The Feynman Technique for Learning Math
Explain one method simply enough to reveal gaps.
Explain it simply
Teach one carry as raw windows
A good explanation names the window before naming the answer.
- 1Read tens: 6 + 5 = 11.
- 2Read ones: 8 + 7 = 15.
- 3Settle 11 | 15 into 125.
Gap signal
If the carry feels hidden, practice one answer-window example before moving on.

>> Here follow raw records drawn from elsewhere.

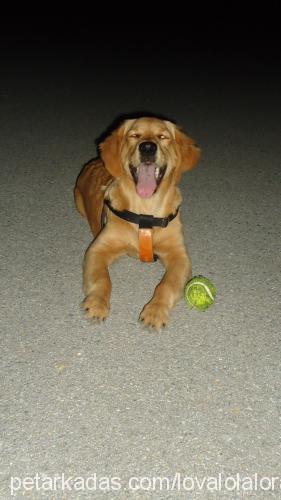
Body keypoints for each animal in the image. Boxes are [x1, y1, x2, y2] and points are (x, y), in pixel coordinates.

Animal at [74, 115, 199, 330]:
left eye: (163, 137)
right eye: (134, 135)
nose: (147, 147)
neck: (145, 211)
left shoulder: (180, 256)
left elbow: (166, 285)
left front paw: (155, 312)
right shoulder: (97, 249)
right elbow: (102, 279)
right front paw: (97, 304)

The Feynman Technique is simple: explain an idea in plain language, find where the explanation breaks, then repair that gap. It works well for math because weak understanding usually shows up as vague wording.
The Loop
1. Choose One Concept
Pick a narrow target. "Algebra" is too broad. "Completing the square" is useful.
2. Explain It Simply
Write as if you are teaching a younger student. Use short sentences. Define every symbol you introduce.
3. Mark the Gaps
Circle the sentence where you start hand-waving. That is the next thing to review.

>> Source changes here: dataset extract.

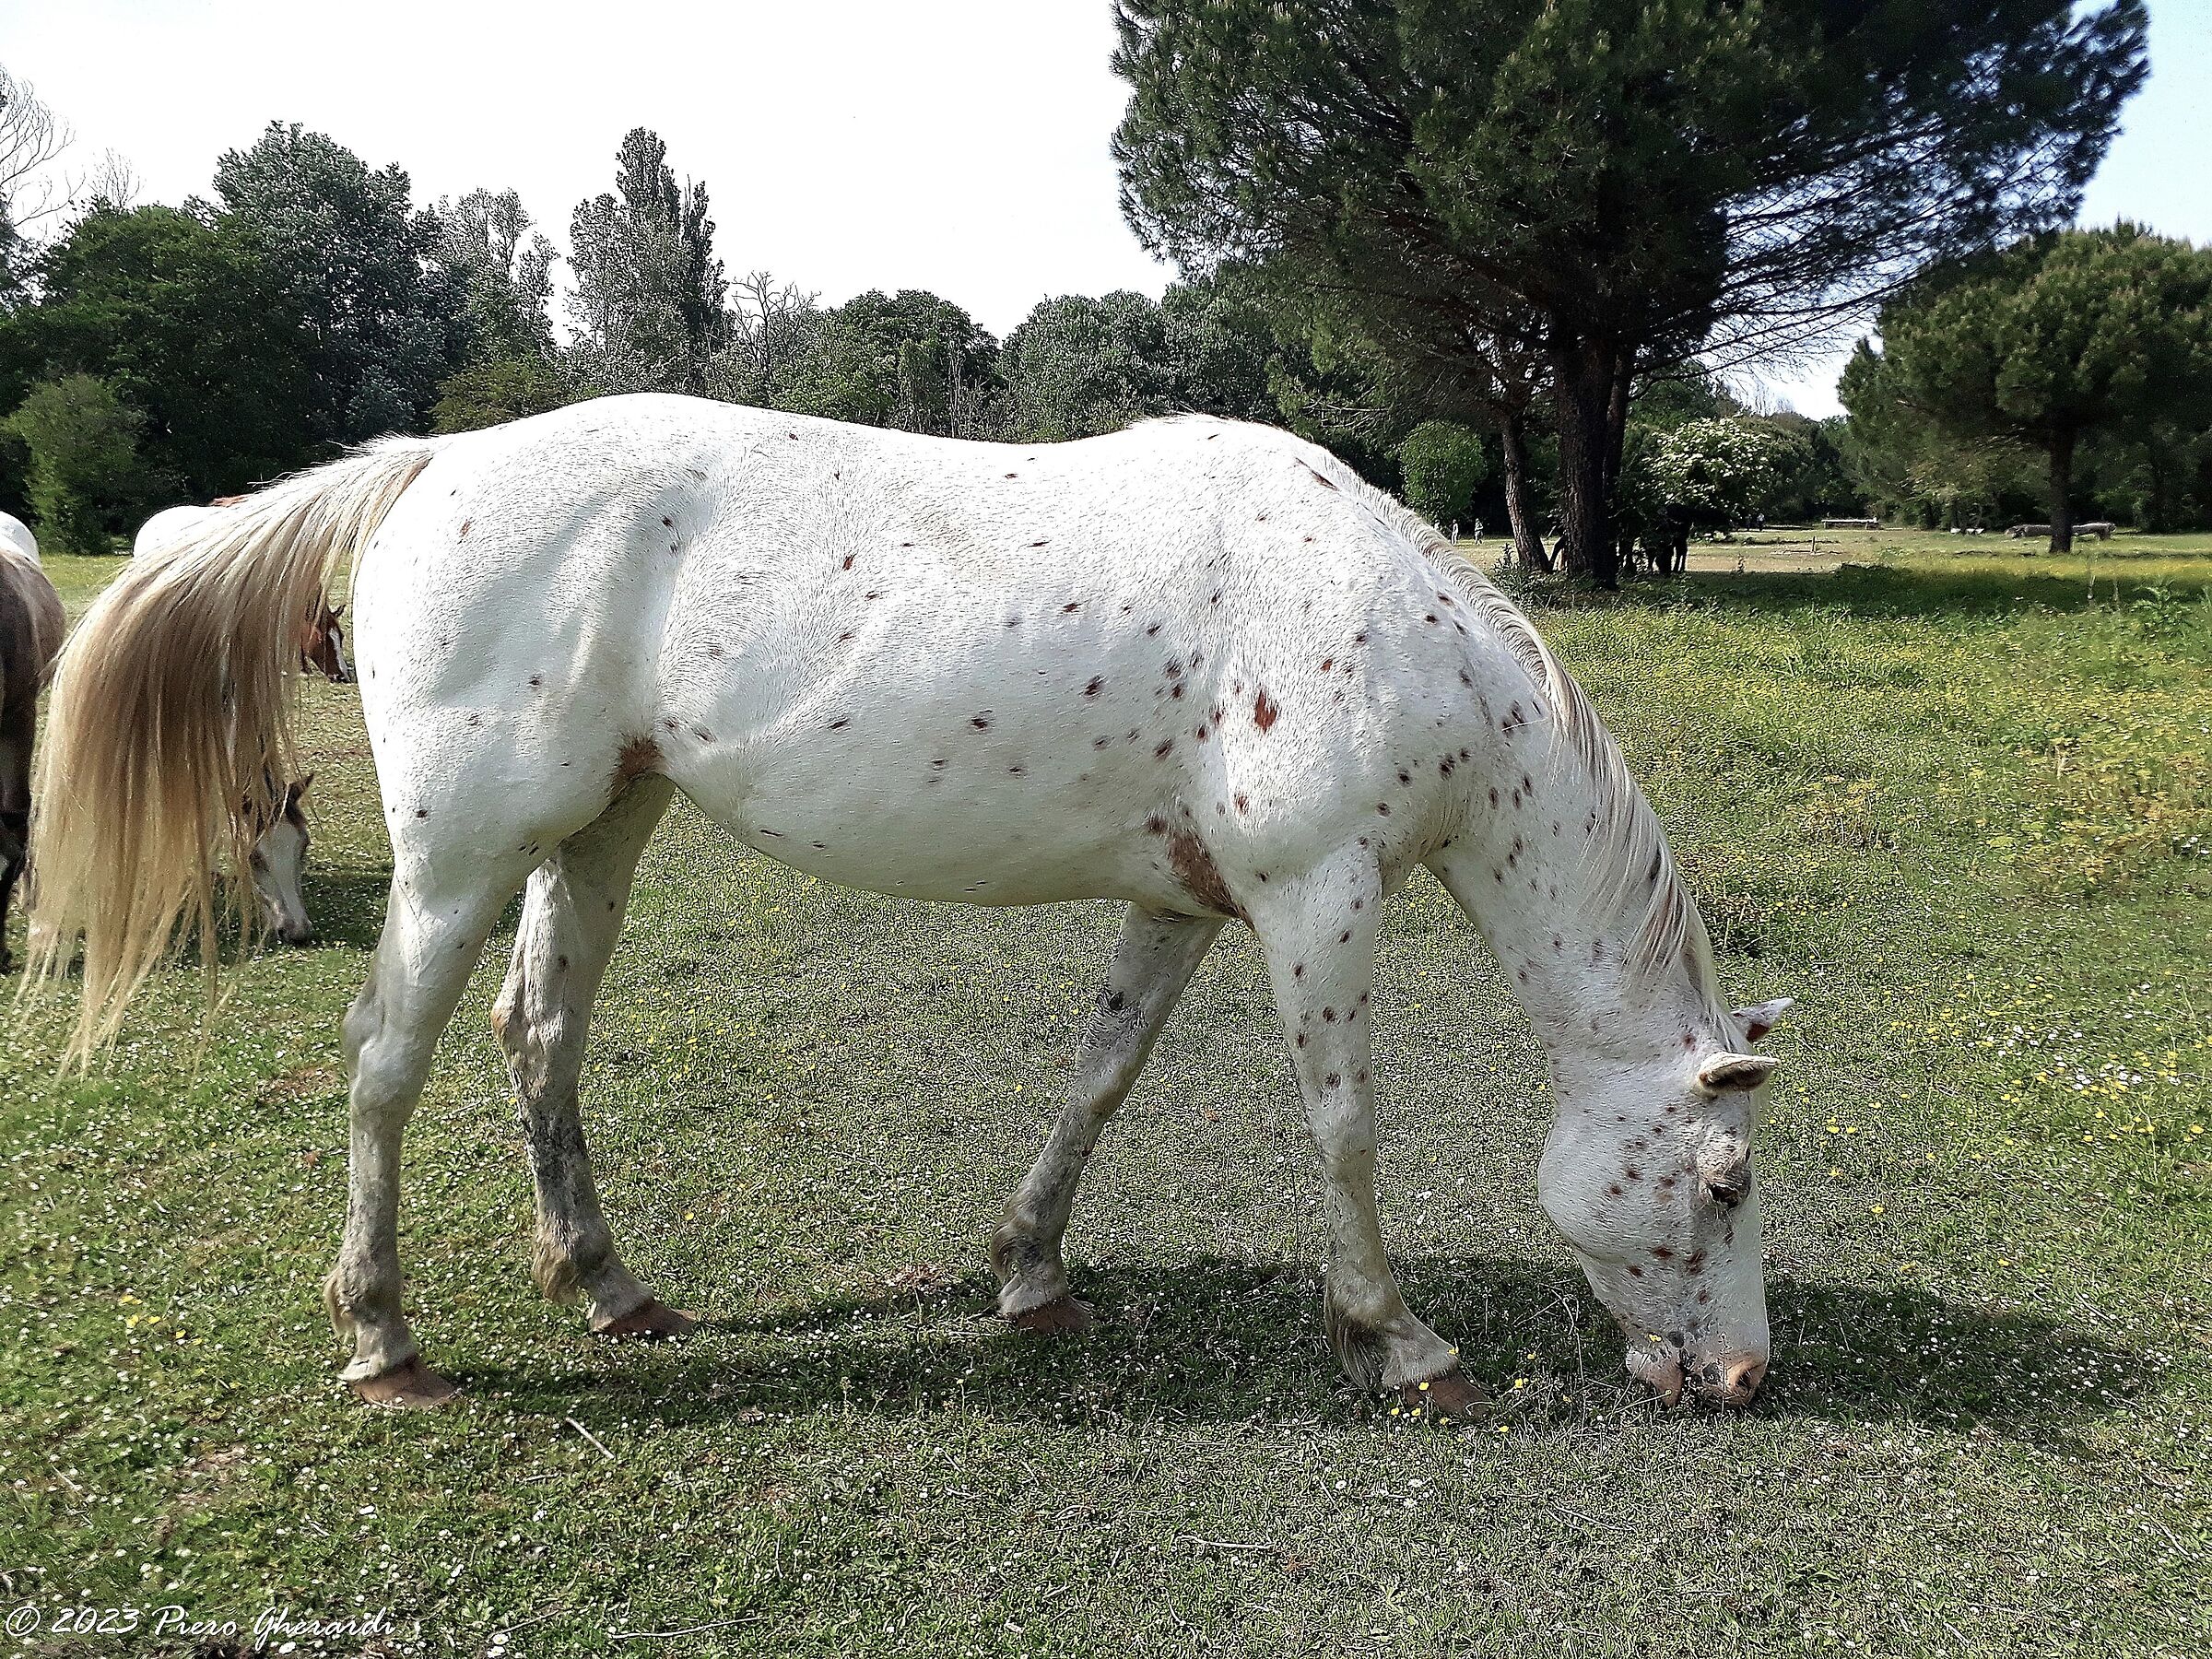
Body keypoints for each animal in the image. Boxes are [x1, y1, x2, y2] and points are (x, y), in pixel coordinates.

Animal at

4. Rebuild the Explanation
Go back to the source, work one example, then rewrite the weak part in cleaner language.
Example: 15 Percent
Target: find 15% of a number.
Plain explanation:
15% means 10% plus 5%. Find 10% by moving one decimal place left. Find 5% by taking half of 10%. Add the two parts.
For 240:
- 10% of 240 = 24
- 5% of 240 = 12
- 15% of 240 = 36
If you cannot explain why 5% is half of 10%, review percent as "out of 100" before drilling more examples.
Practice Routine
Use this loop after each mistake:
- Write the missed problem.
- Explain the method in three sentences.
- Mark the sentence that feels unclear.
- Rework one similar problem.
- Rewrite the explanation.
The goal is not a beautiful note. The goal is finding the exact sentence where your understanding runs out.